## [Task requirements]
Rewrite the part of the commentary on Mr. Wilson's Niger mission that opens with the words "It has to be" and closes with "focusing on terrorism.", substituting "CIA headquarters" for "Langley".

*** Passage provided ***

There also remains this intriguing question: Was it primarily due to the fact that Mr. Wilson's wife worked for the CIA that he received the Niger assignment?
Mr. Wilson has said that his mission came about following a request from Vice President Cheney. But it appears that if Mr. Cheney made the request at all, he made it of the CIA and did not know Mr. Wilson and certainly did not specify that he wanted Mr. Wilson put on the case.
It has to be seen as puzzling that the agency would deal with an inquiry from the White House on a sensitive national-security matter by sending a retired, Bush-bashing diplomat with no investigative experience. Or didn't the CIA bother to look into Mr. Wilson's background?
If that's what passes for tradecraft in Langley, we're in more trouble than any of us have realized.
Clifford D. May, a former New York Times foreign correspondent, is president of the Foundation for the Defense of Democracies, a policy institute focusing on terrorism.
http://www.nationalreview.com/may/may200309291022.asp
To: PhiKapMom
Also meant to mention: Rush talked about how Wilson has been saying for months there are no WMD in Iraq.
But Rush had audioclips of Wilson saying before the war he was worried Saddam would use his WMD!
LOL - the poor rats. Thwarted at every turn.
And now they have a potential "scandal", which I think will turn on them as it will be revealed the leaker is a Clintonista working for the State Department.

*** Information ***

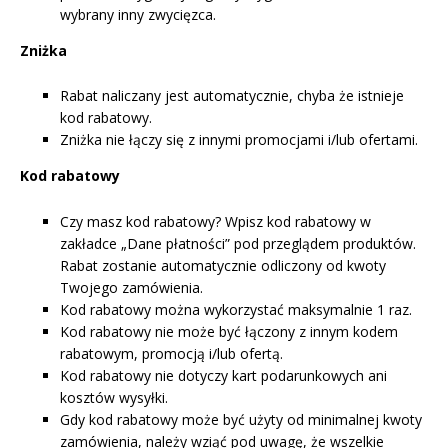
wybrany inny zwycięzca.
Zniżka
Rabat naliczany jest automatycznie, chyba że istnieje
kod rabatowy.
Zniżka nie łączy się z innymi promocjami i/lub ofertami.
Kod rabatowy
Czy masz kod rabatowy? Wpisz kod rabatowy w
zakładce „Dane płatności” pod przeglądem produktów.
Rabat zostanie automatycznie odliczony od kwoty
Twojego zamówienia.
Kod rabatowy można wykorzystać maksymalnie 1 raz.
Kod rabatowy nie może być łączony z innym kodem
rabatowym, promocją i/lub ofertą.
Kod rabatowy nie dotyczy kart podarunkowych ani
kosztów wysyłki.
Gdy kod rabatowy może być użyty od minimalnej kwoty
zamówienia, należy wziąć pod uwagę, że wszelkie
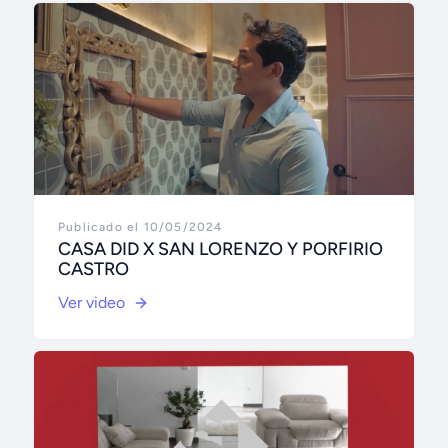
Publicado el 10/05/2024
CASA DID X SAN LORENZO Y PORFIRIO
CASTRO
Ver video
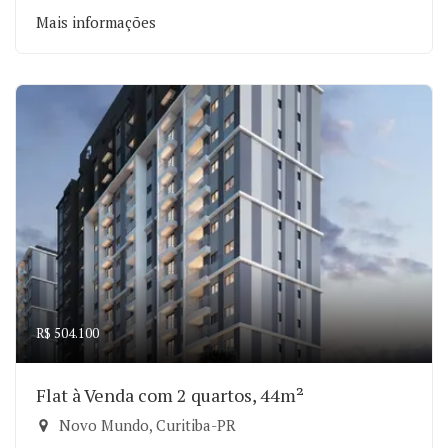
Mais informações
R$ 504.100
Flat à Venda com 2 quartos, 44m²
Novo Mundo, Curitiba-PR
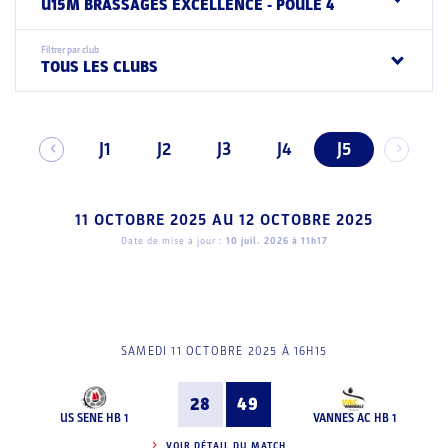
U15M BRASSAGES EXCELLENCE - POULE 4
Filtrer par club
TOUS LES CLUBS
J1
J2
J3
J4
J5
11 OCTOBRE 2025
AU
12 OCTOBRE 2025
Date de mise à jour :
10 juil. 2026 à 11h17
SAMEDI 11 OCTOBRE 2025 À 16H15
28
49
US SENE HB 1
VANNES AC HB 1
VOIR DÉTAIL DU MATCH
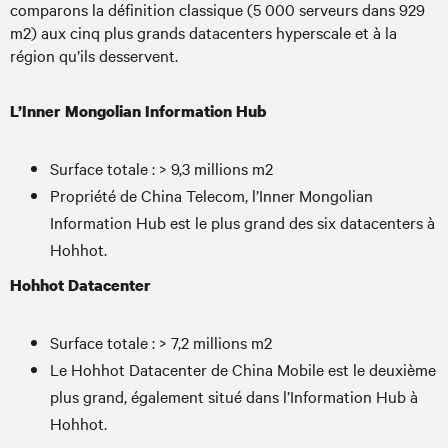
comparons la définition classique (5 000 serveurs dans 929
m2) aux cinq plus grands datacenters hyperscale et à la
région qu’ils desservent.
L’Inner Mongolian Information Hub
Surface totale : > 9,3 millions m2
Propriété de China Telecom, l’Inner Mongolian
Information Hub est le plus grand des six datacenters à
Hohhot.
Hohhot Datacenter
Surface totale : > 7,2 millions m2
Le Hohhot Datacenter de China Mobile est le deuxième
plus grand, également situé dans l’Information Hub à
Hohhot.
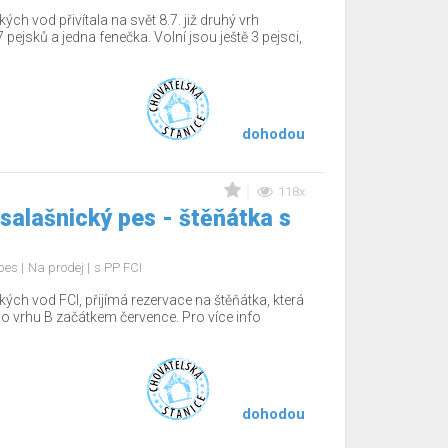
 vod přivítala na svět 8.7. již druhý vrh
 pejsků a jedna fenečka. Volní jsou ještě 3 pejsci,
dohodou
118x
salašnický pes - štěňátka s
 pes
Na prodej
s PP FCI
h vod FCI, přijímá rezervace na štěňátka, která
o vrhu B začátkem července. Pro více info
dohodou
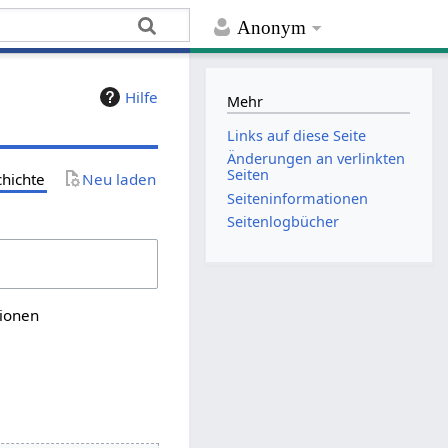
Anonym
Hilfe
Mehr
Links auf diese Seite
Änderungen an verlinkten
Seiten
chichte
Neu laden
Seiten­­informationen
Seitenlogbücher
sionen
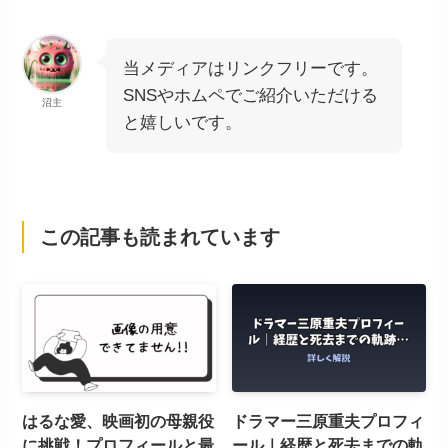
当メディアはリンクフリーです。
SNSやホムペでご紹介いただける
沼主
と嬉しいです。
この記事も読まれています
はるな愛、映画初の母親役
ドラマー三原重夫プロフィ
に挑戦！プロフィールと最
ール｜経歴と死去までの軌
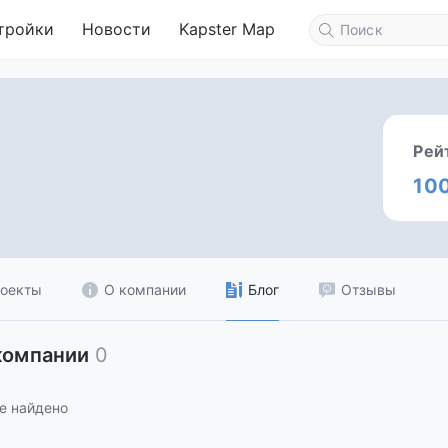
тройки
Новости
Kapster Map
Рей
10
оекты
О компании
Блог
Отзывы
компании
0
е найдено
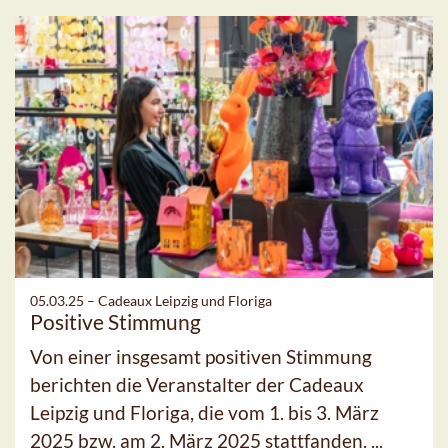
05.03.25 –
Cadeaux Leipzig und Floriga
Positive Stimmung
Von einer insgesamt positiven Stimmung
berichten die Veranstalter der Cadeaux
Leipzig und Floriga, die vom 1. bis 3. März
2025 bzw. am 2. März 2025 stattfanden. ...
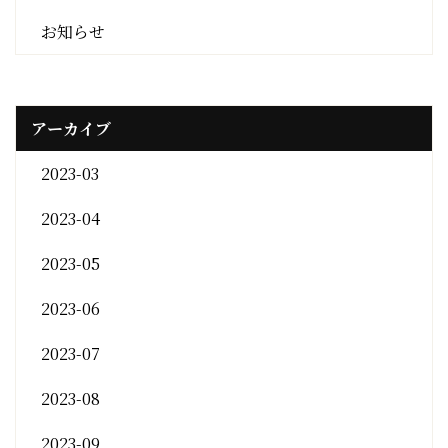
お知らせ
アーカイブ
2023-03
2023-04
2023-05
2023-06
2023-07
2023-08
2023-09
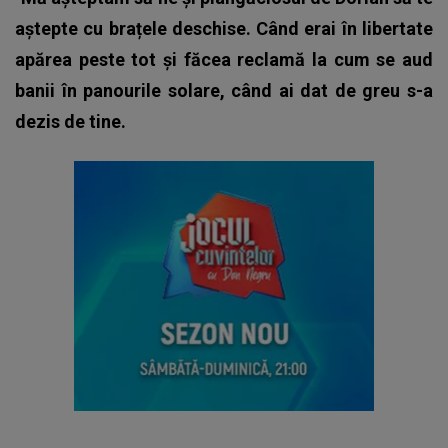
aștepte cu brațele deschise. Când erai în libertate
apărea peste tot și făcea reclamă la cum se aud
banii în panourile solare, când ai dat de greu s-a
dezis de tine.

***

## [Answer below]
It has to be seen as puzzling that the agency would deal with an inquiry from the White House on a sensitive national-security matter by sending a retired, Bush-bashing diplomat with no investigative experience. Or didn't the CIA bother to look into Mr. Wilson's background?
If that's what passes for tradecraft in CIA headquarters, we're in more trouble than any of us have realized.
Clifford D. May, a former New York Times foreign correspondent, is president of the Foundation for the Defense of Democracies, a policy institute focusing on terrorism.